TEXT BLOCK:
++++

So the decision is made for my future, I definitely want to become an administrator. However, Im not so sure I want to do it here in China anymore. I don’t think I realized before that women in China, even expat ones, are not treated quite the same as the men. It seems to be a systemic thing, so not something one could effectively fight against. I can’t say much more than that right now, just that it has given me pause to pursue my career down this particular admin path. So right now it’s possible, for this and other reasons, that I may be leaving next year for a classroom teaching job, waiting until the day I get my MEd and qualify for an admin job in Canada on that merit.
SO that’s about all that has happened in the past 6 months. I am going back to Canada in February now instead of Thailand like I originally planned. My son and I miss home and Tianjin was a lot more expensive than Dalian so I dont have enough money to traipse around Southeast Asia on holidays. I am also hoping to be able to work at a temp job when I am back there like i did last year. That could take some of the financial pressure off and also refocus me in where I want to live next year.
Well now you are all caught up! I look forward to comments or questions. I promise I will try to write more often!

Moving to Tianjin! - June 15, 2014

What a month! What a crazy, busy and exciting month. Since I left Thailand so much has changed!
A month ago I wasn’t even sure if I was going to stay in China next year. Before I left for Thailand I was all set to go back to Canada and even had a job lined up. However, once the threat of being dead passed, I felt differently about giving up on living overseas and the challenges it presents. I do not want to go back to Canada and spend the next ten years regretting it because I feel like I wasn’t quite finished with my adventure.

++++

THE DATA:
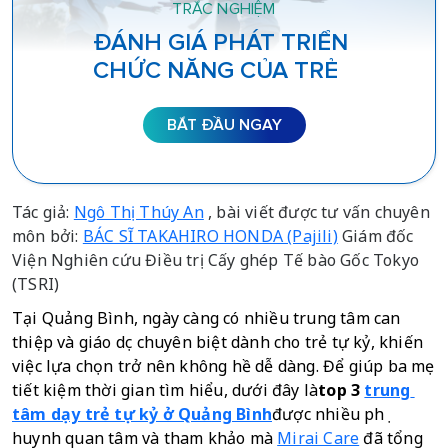
TRẮC NGHIỆM
ĐÁNH GIÁ PHÁT TRIỂN
CHỨC NĂNG CỦA TRẺ
BẮT ĐẦU NGAY
Tác giả:
Ngô Thị Thúy An
, bài viết được tư vấn chuyên
môn bởi:
BÁC SĨ TAKAHIRO HONDA (Pajili)
Giám đốc
Viện Nghiên cứu Điều trị Cấy ghép Tế bào Gốc Tokyo
(TSRI)
Tại Quảng Bình, ngày càng có nhiều trung tâm can 
thiệp và giáo dục chuyên biệt dành cho trẻ tự kỷ, khiến 
việc lựa chọn trở nên không hề dễ dàng. Để giúp ba mẹ 
tiết kiệm thời gian tìm hiểu, dưới đây là
top 3 
trung 
tâm dạy trẻ tự kỷ ở Quảng Bình
được nhiều phụ 
huynh quan tâm và tham khảo mà 
Mirai Care
 đã tổng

++++

EXERCISES TO COMPLETE:
A: Write out the part of the blog excerpt from "A month ago" to "with my adventure.", word for word.
B: Decide whether each statement agrees with the blog excerpt. Answer yes or no, and quote the words of the blog excerpt that decide it.
(i) The writer is going back to Canada in February rather than to Thailand.
(ii) Living in Dalian cost more than living in Tianjin.
(iii) Before leaving for Thailand, the writer had a job lined up in Canada.
C: Translate this sentence from the blog excerpt into French: "I do not want to go back to Canada and spend the next ten years regretting it because I feel like I wasn't quite finished with my adventure."
The data are material separate from the blog excerpt.

RESPONSES TO THE TASKS:
A:
A month ago I wasn’t even sure if I was going to stay in China next year. Before I left for Thailand I was all set to go back to Canada and even had a job lined up. However, once the threat of being dead passed, I felt differently about giving up on living overseas and the challenges it presents. I do not want to go back to Canada and spend the next ten years regretting it because I feel like I wasn’t quite finished with my adventure.

B:
(i) Yes: "I am going back to Canada in February now instead of Thailand like I originally planned."
(ii) No: "Tianjin was a lot more expensive than Dalian"
(iii) Yes: "Before I left for Thailand I was all set to go back to Canada and even had a job lined up."

C: Je ne veux pas retourner au Canada et passer les dix prochaines années à le regretter parce que j'ai l'impression de ne pas avoir tout à fait terminé mon aventure.